> DIRECTIONS FOR THIS TASK: Quote all entries exactly, leaving pictures aside.

> PROVIDED RECORDS:
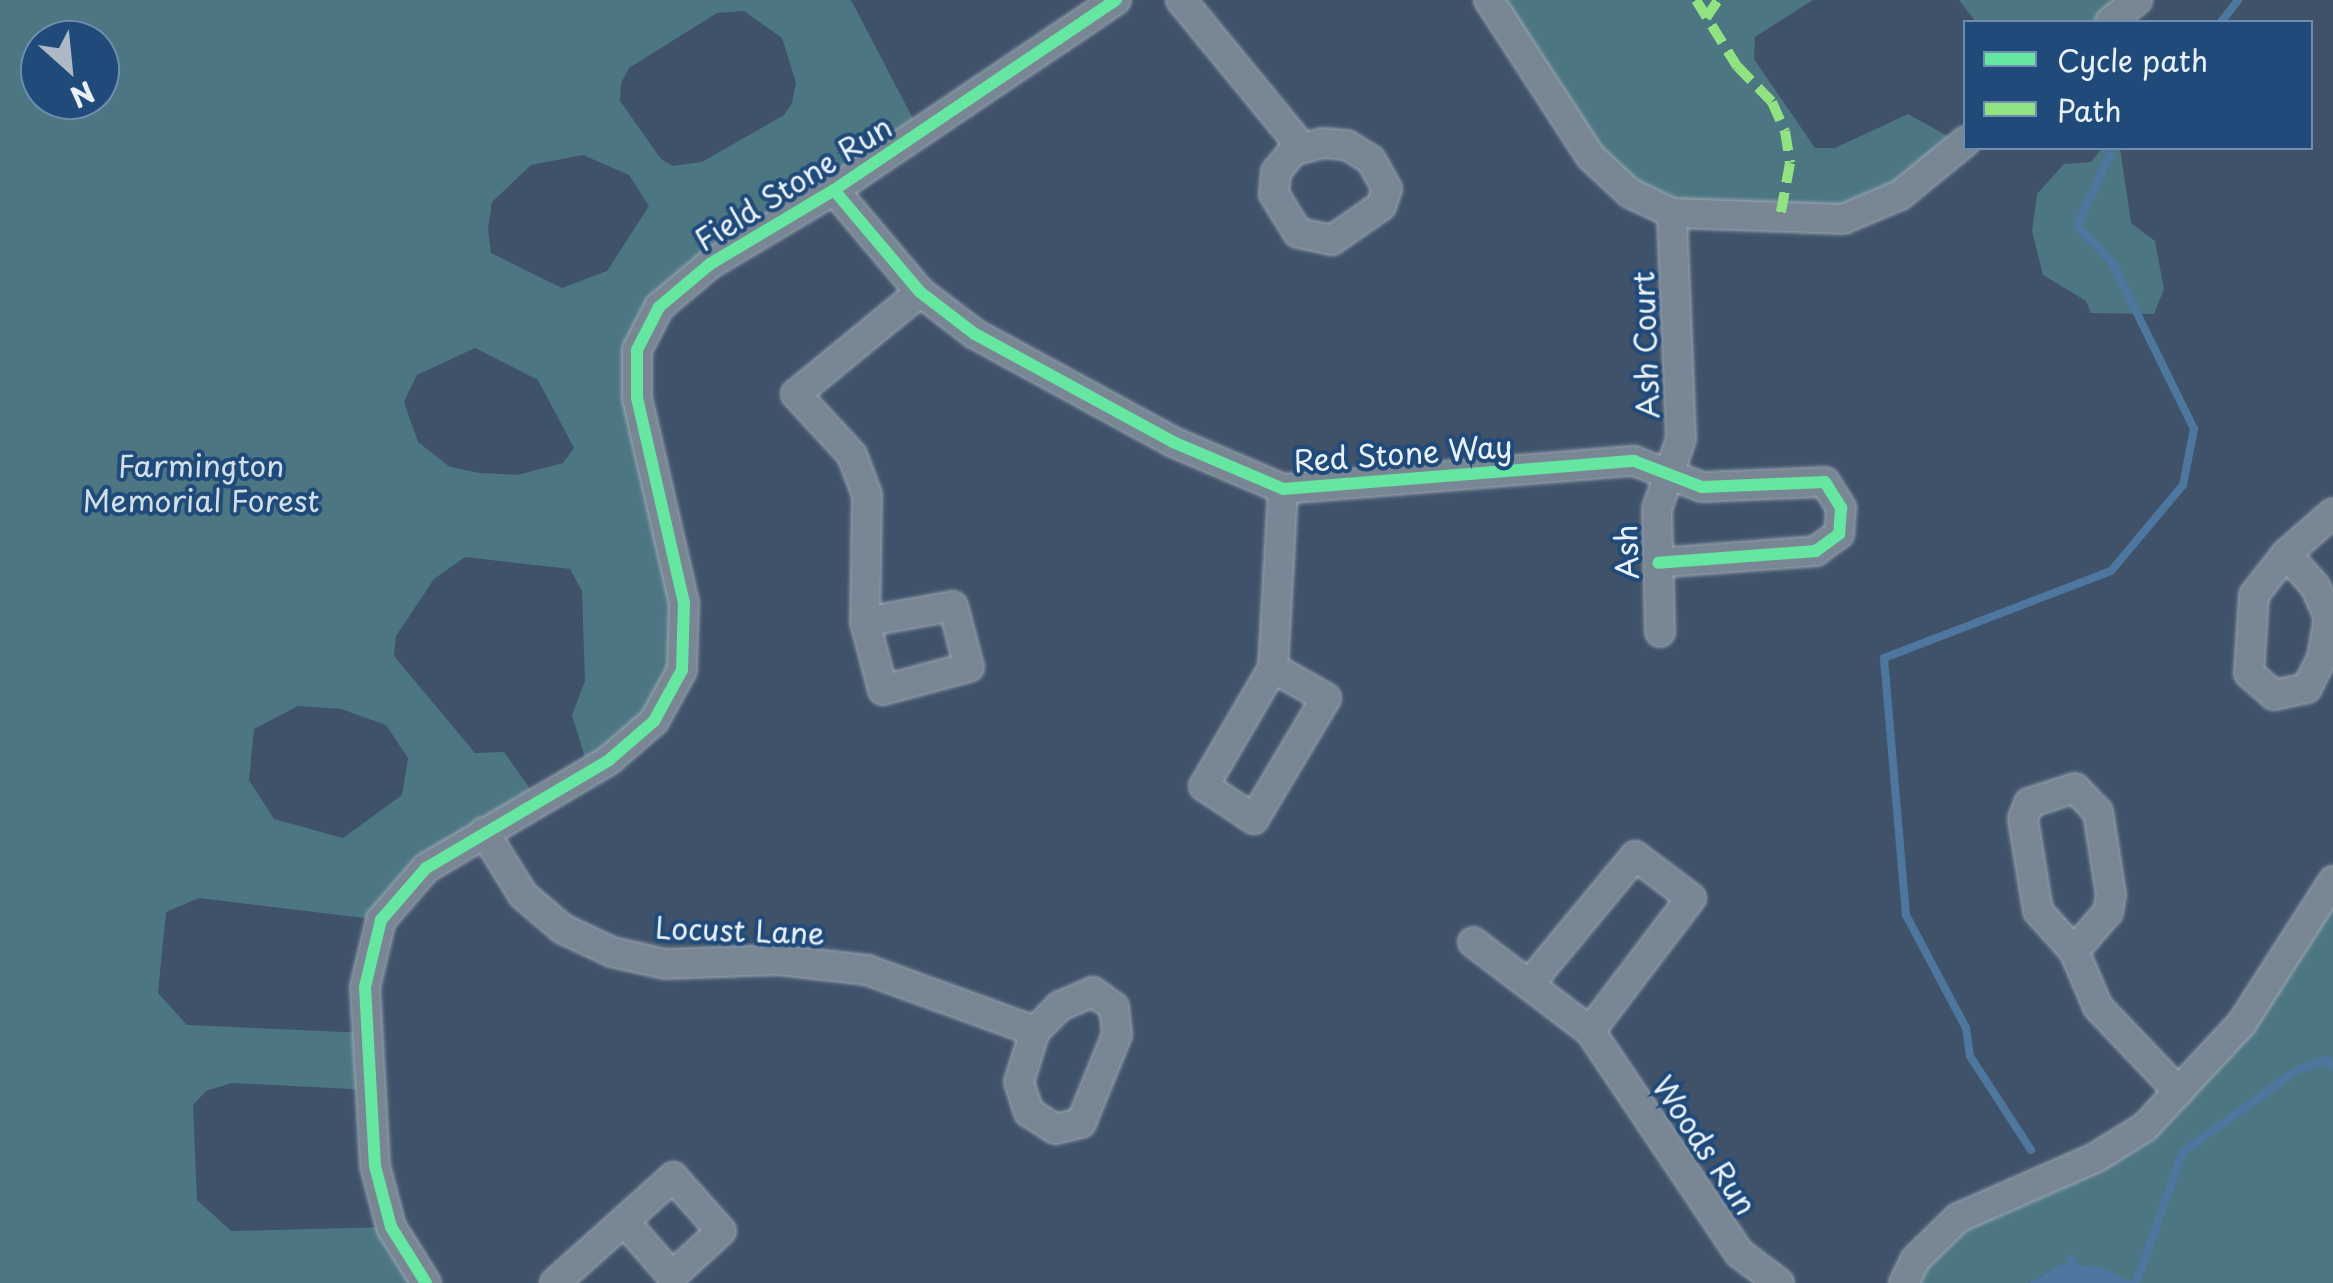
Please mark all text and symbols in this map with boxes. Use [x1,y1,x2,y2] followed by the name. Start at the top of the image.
[20,20,120,120] north arrow
[1963,20,2313,150] legend
[2057,37,2208,82] text: Cycle path
[63,71,103,120] text: N
[2057,87,2122,132] text: Path
[688,108,898,258] street label: Field Stone Run
[1624,271,1666,419] street label: Ash Court
[1292,427,1514,479] street label: Red Stone Way
[82,447,320,518] park label: Farmington Memorial Forest
[1607,524,1645,580] street label: Ash
[654,909,826,951] street label: Locust Lane
[1645,1069,1765,1221] street label: Woods Run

> RESULT:
Please mark all text and symbols in this map with boxes. Use [x1,y1,x2,y2] followed by the name. Start at the top of the image.
[20,20,120,120] north arrow
[1963,20,2313,150] legend
[2057,37,2208,82] text: Cycle path
[63,71,103,120] text: N
[2057,87,2122,132] text: Path
[688,108,898,258] street label: Field Stone Run
[1624,271,1666,419] street label: Ash Court
[1292,427,1514,479] street label: Red Stone Way
[82,447,320,518] park label: Farmington Memorial Forest
[1607,524,1645,580] street label: Ash
[654,909,826,951] street label: Locust Lane
[1645,1069,1765,1221] street label: Woods Run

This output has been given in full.